#### Work task
Continue the terminology entry for "days of grace" from its final line.

Segment Start: Supplied passage

TERMIUM Plus®

The Government of Canada’s terminology and linguistic data bank.

days of grace [3 records]

Record 1 2024-04-03

English

Subject field(s)
  • Banking
  • Accounting
  • Government Accounting
  • Negotiable Instruments (Commercial Law)
DEF

The extra time allowed by law for payment of a debt after its stated due date.

CONT

In determining the legal due date of all notes or bills, except notes payable on demand, three days of grace are added to the time of payment fixed by the note.

French

Domaine(s)
  • Banque
  • Comptabilité
  • Comptabilité publique
  • Effets de commerce (Droit)
DEF

Délai que la loi accorde à un débiteur pour régler une dette après son échéance.

CONT

les jours de grâce qui [...] accordent au signataire un délai en lui permettant de ne payer l'effet que le troisième jour après l'échéance.

OBS

Au Canada, ce délai est de trois jours pour les effets de commerce autres que ceux qui sont payables sur demande ou sur présentation.

Spanish

Save record 1

Record 2 2001-03-07

English

Subject field(s)
  • Life Insurance
  • Insurance
DEF

A specified time after a policy's premium payment is due, in which the protection of the policy continues subject to the actual receipt of premium within that time.

OBS

Days of grace: Term usually used in plural.

French

Domaine(s)
  • Assurance sur la vie
  • Assurances
DEF

Délai qui est accordé au titulaire d'un contrat d'assurance pour le paiement des primes venant à échéance et pendant lequel les garanties demeurent en vigueur.

OBS

Ce délai est habituellement de 30 ou 31 jours.

Spanish

Campo(s) temático(s)
  • Seguro de vida
  • Seguros
DEF

Período de tiempo durante el cual, aunque no esté cobrado el recibo de prima, surten efecto las garantías de la póliza en caso de siniestro.

Save record 2

Record 3 1999-11-23

English

Subject field(s)
  • Law of the Sea
  • War and Peace (International Law)

Segment End: Supplied passage
Segment Start: Study material

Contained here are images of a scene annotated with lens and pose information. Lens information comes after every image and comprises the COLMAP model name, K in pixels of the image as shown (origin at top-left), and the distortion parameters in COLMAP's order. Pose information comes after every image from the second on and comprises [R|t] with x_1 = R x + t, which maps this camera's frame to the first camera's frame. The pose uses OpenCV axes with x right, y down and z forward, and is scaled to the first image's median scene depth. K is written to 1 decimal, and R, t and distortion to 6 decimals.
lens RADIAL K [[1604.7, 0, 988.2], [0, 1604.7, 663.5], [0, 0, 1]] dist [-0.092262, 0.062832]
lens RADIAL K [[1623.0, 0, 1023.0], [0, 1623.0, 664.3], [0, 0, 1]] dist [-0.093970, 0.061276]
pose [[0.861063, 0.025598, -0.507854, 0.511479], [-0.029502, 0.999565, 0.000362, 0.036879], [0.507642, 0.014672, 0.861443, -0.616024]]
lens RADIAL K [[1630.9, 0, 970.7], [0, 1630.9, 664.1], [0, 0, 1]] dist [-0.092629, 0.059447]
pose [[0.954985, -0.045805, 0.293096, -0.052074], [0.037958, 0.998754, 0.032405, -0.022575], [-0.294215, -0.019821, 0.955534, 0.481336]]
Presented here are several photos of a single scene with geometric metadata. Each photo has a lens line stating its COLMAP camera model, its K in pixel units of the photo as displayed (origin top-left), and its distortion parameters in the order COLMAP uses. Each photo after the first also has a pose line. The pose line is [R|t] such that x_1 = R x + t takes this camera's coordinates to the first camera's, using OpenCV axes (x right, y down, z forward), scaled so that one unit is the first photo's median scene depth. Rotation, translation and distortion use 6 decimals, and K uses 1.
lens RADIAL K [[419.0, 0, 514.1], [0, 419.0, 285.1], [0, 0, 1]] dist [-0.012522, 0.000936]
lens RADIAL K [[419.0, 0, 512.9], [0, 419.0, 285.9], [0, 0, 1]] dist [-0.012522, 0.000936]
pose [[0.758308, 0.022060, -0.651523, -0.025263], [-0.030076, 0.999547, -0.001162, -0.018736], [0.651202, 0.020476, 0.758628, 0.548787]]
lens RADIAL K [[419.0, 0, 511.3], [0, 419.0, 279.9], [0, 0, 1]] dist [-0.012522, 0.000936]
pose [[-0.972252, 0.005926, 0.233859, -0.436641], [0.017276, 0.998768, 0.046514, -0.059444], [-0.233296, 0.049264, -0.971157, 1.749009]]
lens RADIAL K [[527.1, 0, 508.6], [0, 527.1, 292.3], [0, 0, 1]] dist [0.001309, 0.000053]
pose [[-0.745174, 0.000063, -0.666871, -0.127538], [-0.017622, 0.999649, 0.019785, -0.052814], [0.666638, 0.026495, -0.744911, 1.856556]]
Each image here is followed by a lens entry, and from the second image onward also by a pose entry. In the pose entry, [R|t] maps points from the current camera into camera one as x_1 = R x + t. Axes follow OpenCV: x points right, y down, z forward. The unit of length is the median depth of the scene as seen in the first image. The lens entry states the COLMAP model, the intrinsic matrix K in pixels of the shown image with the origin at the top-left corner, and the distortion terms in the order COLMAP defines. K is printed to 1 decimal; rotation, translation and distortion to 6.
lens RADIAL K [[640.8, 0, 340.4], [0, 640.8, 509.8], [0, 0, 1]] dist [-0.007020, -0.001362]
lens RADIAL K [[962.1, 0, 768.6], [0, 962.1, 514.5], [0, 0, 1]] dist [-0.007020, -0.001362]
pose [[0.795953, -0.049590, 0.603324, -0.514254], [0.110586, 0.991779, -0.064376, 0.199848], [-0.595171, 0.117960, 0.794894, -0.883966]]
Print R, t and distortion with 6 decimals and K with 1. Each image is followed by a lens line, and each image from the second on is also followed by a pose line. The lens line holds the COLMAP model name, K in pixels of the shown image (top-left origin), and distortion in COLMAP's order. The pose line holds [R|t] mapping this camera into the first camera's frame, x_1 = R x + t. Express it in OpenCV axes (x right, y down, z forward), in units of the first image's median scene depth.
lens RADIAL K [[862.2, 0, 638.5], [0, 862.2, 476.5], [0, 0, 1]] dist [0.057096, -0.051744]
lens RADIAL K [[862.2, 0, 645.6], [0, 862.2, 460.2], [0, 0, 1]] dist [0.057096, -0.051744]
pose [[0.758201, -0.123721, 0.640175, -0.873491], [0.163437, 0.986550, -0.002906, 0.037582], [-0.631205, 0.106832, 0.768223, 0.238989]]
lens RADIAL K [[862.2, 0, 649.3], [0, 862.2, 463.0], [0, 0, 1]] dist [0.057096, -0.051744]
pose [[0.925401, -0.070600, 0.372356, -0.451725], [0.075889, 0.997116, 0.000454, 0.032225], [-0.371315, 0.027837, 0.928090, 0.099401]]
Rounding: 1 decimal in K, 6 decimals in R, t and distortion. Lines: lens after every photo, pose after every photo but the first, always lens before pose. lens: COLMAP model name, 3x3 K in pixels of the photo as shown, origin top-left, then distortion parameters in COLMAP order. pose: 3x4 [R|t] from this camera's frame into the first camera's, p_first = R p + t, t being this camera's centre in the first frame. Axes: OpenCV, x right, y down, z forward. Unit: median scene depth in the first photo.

Segment End: Study material

#### Exercise answer
CONT

In former times International Law empowered States when war was impending, or at its outbreak, to lay an embargo upon all enemy merchantmen in their harbours in order to confiscate them. Further, enemy merchantmen at sea could at the outbreak of war be captured and confiscated, although they did not even know of the outbreak of war. As regards enemy merchantmen in the harbours of the belligerents, it became, from 1854, during the Crimean War, a usage followed by some countries that no embargo should be laid on them for the purpose of confiscating them, and that a reasonable time, so-called days of grace, should be granted them to depart unmolested; but no rule was in existence until the Second Hague Conference of 1907, which produced a Convention (VI.) "relative to the Status of Enemy Merchant-ships at the Outbreak of hostilities».

French

Domaine(s)
  • Droit de la mer
  • Guerre et paix (Droit international)
CONT

[...] une pratique plus libérale, consacrée par la VIe Convention de la Haye (18 oct. 1907), prévoyait le bénéfice de l'indult (ou délai de grâce) au profit des navires de commerce surpris en port ennemi au début des hostilités; dénoncée par le Royaume-Uni en 1925, cette libéralisation n'a plus trouvé d'application dans les faits [...].

OBS

Le terme anglais «indult» est également employé dans les ouvrages français.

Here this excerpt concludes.